[Saved entries]
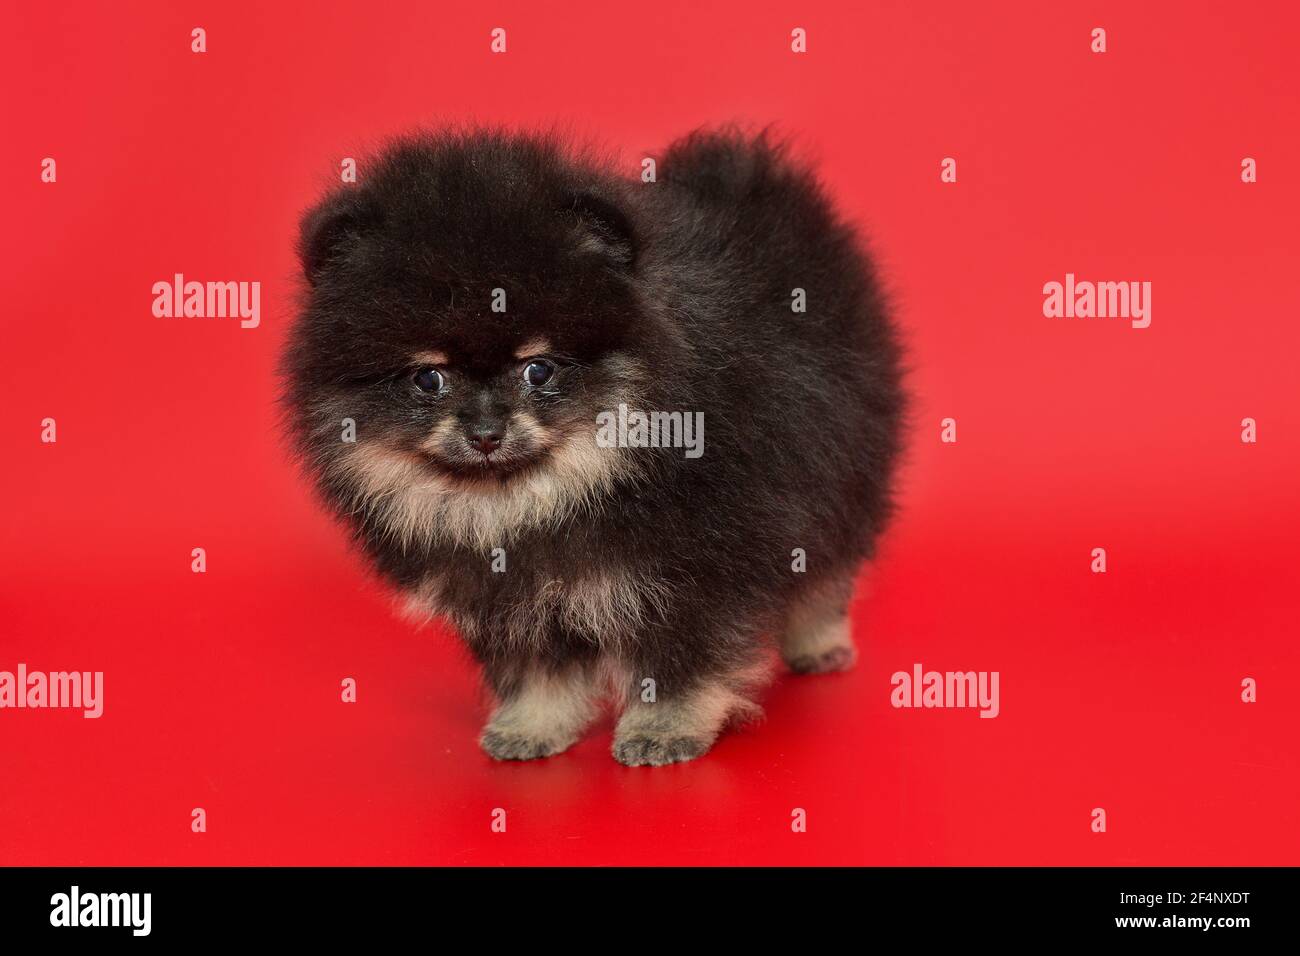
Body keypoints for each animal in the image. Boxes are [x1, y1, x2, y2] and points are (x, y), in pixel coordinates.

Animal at [282, 128, 904, 770]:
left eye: (538, 369)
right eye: (428, 379)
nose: (486, 432)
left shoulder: (693, 571)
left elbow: (678, 659)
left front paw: (663, 730)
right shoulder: (511, 596)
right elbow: (537, 669)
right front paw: (531, 726)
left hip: (846, 470)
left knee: (829, 566)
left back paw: (820, 643)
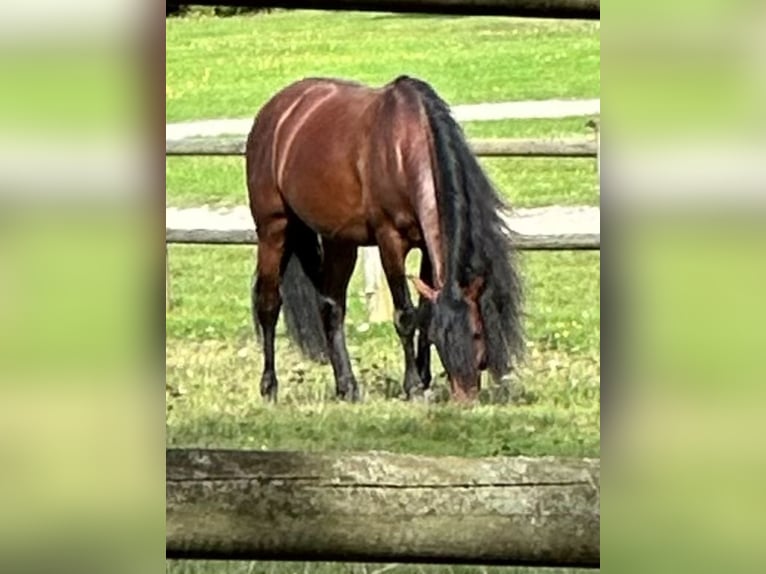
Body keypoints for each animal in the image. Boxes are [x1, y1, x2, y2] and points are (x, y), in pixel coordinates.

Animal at [249, 75, 524, 404]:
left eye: (477, 333)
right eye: (444, 338)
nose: (465, 396)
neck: (404, 148)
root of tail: (275, 112)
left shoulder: (427, 248)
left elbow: (424, 311)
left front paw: (425, 378)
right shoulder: (390, 242)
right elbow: (405, 315)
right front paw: (414, 386)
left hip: (339, 242)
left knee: (331, 307)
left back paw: (347, 387)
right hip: (273, 229)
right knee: (268, 304)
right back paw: (269, 387)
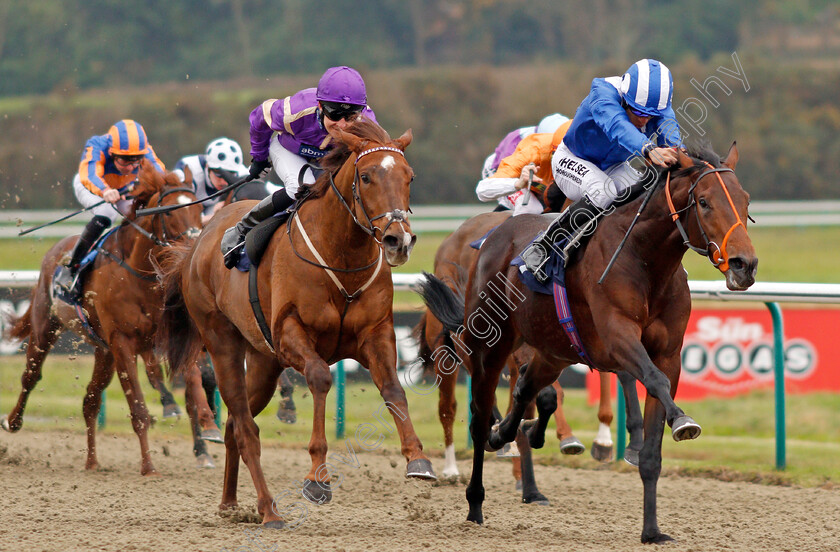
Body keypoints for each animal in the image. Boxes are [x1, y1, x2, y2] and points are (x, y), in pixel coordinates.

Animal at [2, 161, 220, 474]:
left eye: (199, 209)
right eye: (169, 212)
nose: (194, 248)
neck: (140, 276)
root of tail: (55, 250)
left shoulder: (166, 338)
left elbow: (193, 382)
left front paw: (209, 424)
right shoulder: (123, 342)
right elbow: (139, 408)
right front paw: (148, 466)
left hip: (104, 353)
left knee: (90, 401)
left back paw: (92, 461)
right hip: (46, 328)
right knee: (31, 375)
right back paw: (13, 421)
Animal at [159, 118, 434, 528]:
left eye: (409, 176)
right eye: (366, 176)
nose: (398, 240)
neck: (342, 256)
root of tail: (198, 243)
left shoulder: (376, 334)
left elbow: (393, 389)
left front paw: (418, 459)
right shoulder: (291, 335)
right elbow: (320, 377)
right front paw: (317, 478)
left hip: (263, 362)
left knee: (234, 426)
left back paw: (230, 503)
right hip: (222, 342)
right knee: (245, 427)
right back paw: (269, 510)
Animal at [416, 143, 756, 544]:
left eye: (745, 200)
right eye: (704, 202)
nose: (745, 264)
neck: (646, 261)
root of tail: (493, 235)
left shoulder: (668, 355)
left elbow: (653, 445)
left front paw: (652, 530)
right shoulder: (618, 337)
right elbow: (650, 379)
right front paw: (683, 420)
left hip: (553, 351)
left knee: (526, 390)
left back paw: (508, 435)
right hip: (491, 346)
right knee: (479, 416)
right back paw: (475, 501)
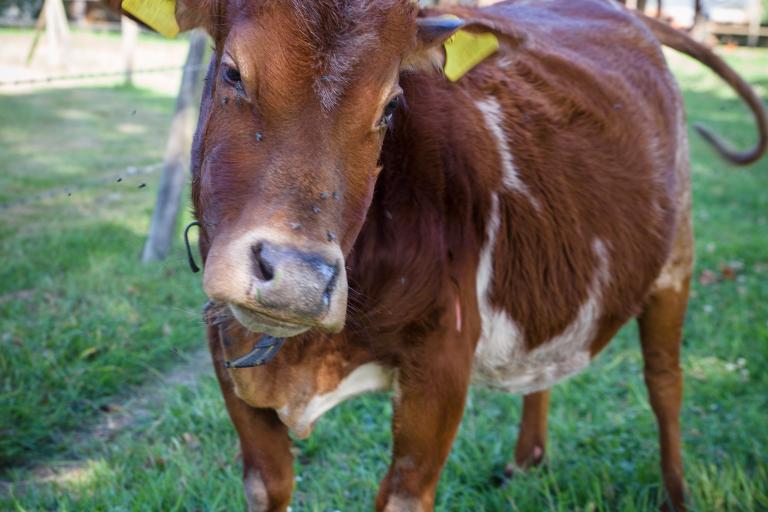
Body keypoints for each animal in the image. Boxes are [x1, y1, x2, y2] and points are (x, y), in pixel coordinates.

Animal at [141, 0, 764, 510]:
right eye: (231, 72)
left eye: (391, 106)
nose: (297, 279)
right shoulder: (229, 362)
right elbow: (270, 482)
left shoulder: (440, 369)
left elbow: (405, 491)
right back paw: (526, 460)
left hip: (675, 263)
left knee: (665, 382)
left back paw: (677, 493)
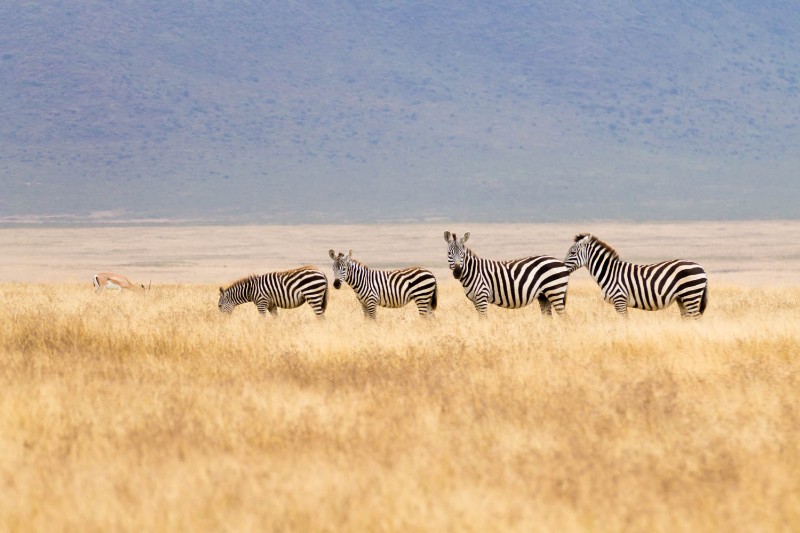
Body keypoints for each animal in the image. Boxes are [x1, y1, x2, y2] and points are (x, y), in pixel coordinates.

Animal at [564, 234, 708, 318]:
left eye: (572, 252)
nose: (563, 267)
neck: (609, 272)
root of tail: (701, 268)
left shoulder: (620, 300)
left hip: (691, 295)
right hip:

[Task to complete] Each record must be returned exactly as it stands, and the images omitted.

[Task response]
Body keypoints for each animal in the image. Boxes are [x1, y1, x2, y2] and points are (x, y), in pixel coordinates.

Animal at [282, 128, 904, 770]:
left eye: (538, 369)
right eye: (428, 379)
nose: (486, 432)
left shoulder: (693, 571)
left elbow: (678, 659)
left front paw: (663, 730)
right shoulder: (511, 596)
right elbow: (537, 669)
right front paw: (531, 726)
left hip: (846, 470)
left knee: (829, 566)
left back paw: (820, 643)
Body keypoints for each animal in the image. Boxes are [x1, y1, x2, y2] and points are (x, y), in pixel coordinates.

Animal at [249, 75, 524, 404]:
left eye: (477, 333)
right eye: (444, 338)
nose: (465, 396)
neck: (404, 148)
root of tail: (275, 112)
left shoulder: (427, 248)
left elbow: (424, 311)
left front paw: (425, 378)
right shoulder: (390, 242)
right elbow: (405, 315)
right front paw: (414, 386)
left hip: (339, 242)
left knee: (331, 307)
left back paw: (347, 387)
right hip: (273, 229)
right knee: (268, 304)
right back paw: (269, 387)
Body keypoints for each animal in the image. Boxes are [x1, y1, x2, y2] and points are (x, y), in pixel coordinates.

Animal at [2, 161, 220, 474]:
left eye: (199, 209)
right eye: (169, 212)
nose: (194, 248)
neck: (140, 276)
root of tail: (55, 250)
left shoulder: (166, 338)
left elbow: (193, 382)
left front paw: (209, 424)
right shoulder: (123, 342)
right elbow: (139, 408)
right front paw: (148, 466)
left hip: (104, 353)
left knee: (90, 401)
left back paw: (92, 461)
right hip: (46, 328)
right knee: (31, 375)
right back paw: (13, 421)
Animal at [159, 118, 434, 528]:
left eye: (409, 176)
right eye: (366, 176)
nose: (398, 240)
neck: (342, 256)
root of tail: (198, 243)
left shoulder: (376, 334)
left elbow: (393, 389)
left front paw: (418, 459)
right shoulder: (291, 335)
right elbow: (320, 377)
right front paw: (317, 478)
left hip: (263, 362)
left knee: (234, 426)
left back paw: (230, 503)
right hip: (222, 342)
right knee: (245, 427)
right back paw: (269, 510)
Animal at [416, 143, 756, 544]:
left eye: (745, 200)
right eye: (704, 202)
nose: (745, 264)
neck: (646, 261)
root of tail: (493, 235)
left shoulder: (668, 355)
left elbow: (653, 445)
left front paw: (652, 530)
right shoulder: (618, 337)
right elbow: (650, 379)
right front paw: (683, 420)
left hip: (553, 351)
left knee: (526, 390)
left back paw: (508, 435)
right hip: (491, 346)
right knee: (479, 416)
right back paw: (475, 501)
Body keypoints for each animal in the image. Boxes are [x1, y1, x2, y2] and points are (x, y), in pixel coordinates.

Animal at [141, 0, 764, 510]:
right eye: (231, 72)
left eye: (391, 106)
nose: (297, 279)
right shoulder: (229, 362)
right elbow: (270, 482)
left shoulder: (440, 369)
left elbow: (405, 491)
right back paw: (526, 460)
left hip: (675, 263)
left knee: (665, 382)
left back paw: (677, 493)
Body keypoints for each animal in the image. Boxes are [x1, y1, x2, y2] and points are (x, y), in pixel coordinates.

Animal at [564, 234, 708, 318]:
left eye: (572, 252)
nose: (563, 267)
neck: (609, 272)
root of tail: (701, 268)
left shoulder: (620, 300)
left hip: (691, 295)
right hip:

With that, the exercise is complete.